Eurasiareview: Türkiye olmadan Batı’nın hiçbir stratejisi somut sonuç elde edemez

Abone Ol 

Rusya’nın Ukrayna’yı işgalinin ortasında, Ankara’nın dış politikası büyük değişikliklere uğruyor. Batı’nın bölgede sahip olduğu en değerli müttefik olarak, Türkiye’nin desteği olmadan hiçbir Batı stratejisi uzun vadede Rusya’yı durdurmakta somut sonuçlar elde edemeyecek.

Eurasiareview’de yayımlanan analiz M5 tarafından çevrilmiştir.

Türkiye’nin Karadeniz bölgesindeki dış politikası değişim içinde. Aslında bu süreç, Rusya’nın bu Şubat ayında Ukrayna’ya yönelik saldırganlığıyla veya Rusya’nın 2020 savaşı sonucunda Dağlık Karabağ’a barış gücü gönderme kararıyla başlamadı. Aksine bu olaylar, 2000’lerde Rusya’nın Gürcistan’ı işgal etmesiyle başlayan ve ardından dikkatini yavaş yavaş Ukrayna’ya çevirerek Kırım’ın ilhakıyla sonuçlanan gelişmelerle başladı.
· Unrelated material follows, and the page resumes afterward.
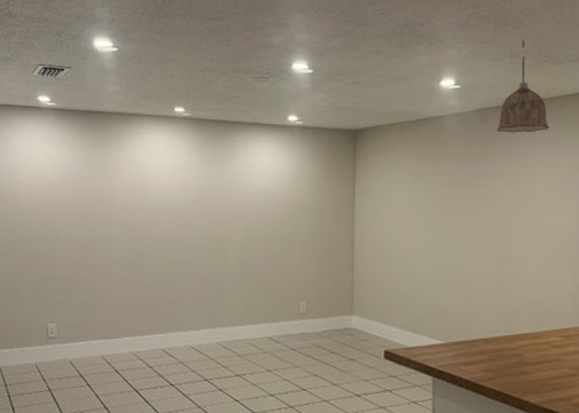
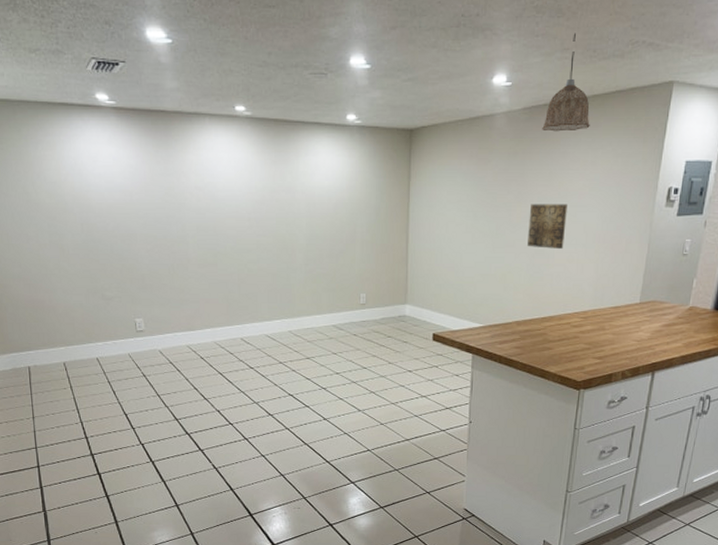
wall art: none [489,206,533,256] -> present [528,203,567,249]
Ankara, gelişen olaylar karşısında aşırı tepki vermemeye, ayrıca Rusya’ya da aşırı güvenmemeye özen gösteriyor. Daha net bir tabirle dengeleme politikası yürütüyor.

Rusya, geniş Karadeniz bölgesi üzerindeki askeri baskısını bu dönemde neredeyse iki katına çıkardı. Bu coğrafi bölge, Türkiye için tarihi rakibine karşı bir tampon bölge işlevi gördüğünden dolayı krizin artması durumunda Türkiye’nin bugüne kadar sürdürdüğü dengeyi sürdürmesi olası değil.

Rusya’nın baskıcı hamleleri, kaçınılmaz olarak Ankara’nın stratejisindeki birçok ilkesini yeniden değerlendirilmesine neden oluyor. Türkiye, Rusya ile diplomatik olarak karşı karşıya gelmekten kaçınmaya devam edecek. Ayrıca Ankara karşı hamle olarak, Moskova’yı kendisinden uzak tutmak içinUkrayna ve Güney Kafkasya ülkeleriyle askeri ve ekonomik angajmanını artırarak stratejik adımlar atıyor.

Rusya’nın güney sınırları boyunca olan topraklar Türkiye tarafından Rusya’nın yumuşak ve savunmasız noktaları olarak görülüyor. Bu alanlar ayrıca Ankara’nın güvenlik ve ekonomik işbirliği açısından önemli atılımlar yapabileceği bir alandır.

Türkiye’nin attığı adımların başarısız olması Türkiye’ye çok pahalıya mal olabilir. Tampon bölge kaybedilebilir ve askeri güç dengesi geri dönülmez bir şekilde Rusya’nın lehine dönebilir. Böyle bir gelişme Ankara’nın manevra kabiliyetini ve Karadeniz ile Güney Kafkasya’da büyük bir jeopolitik rol oynama isteğini sınırlayacaktır.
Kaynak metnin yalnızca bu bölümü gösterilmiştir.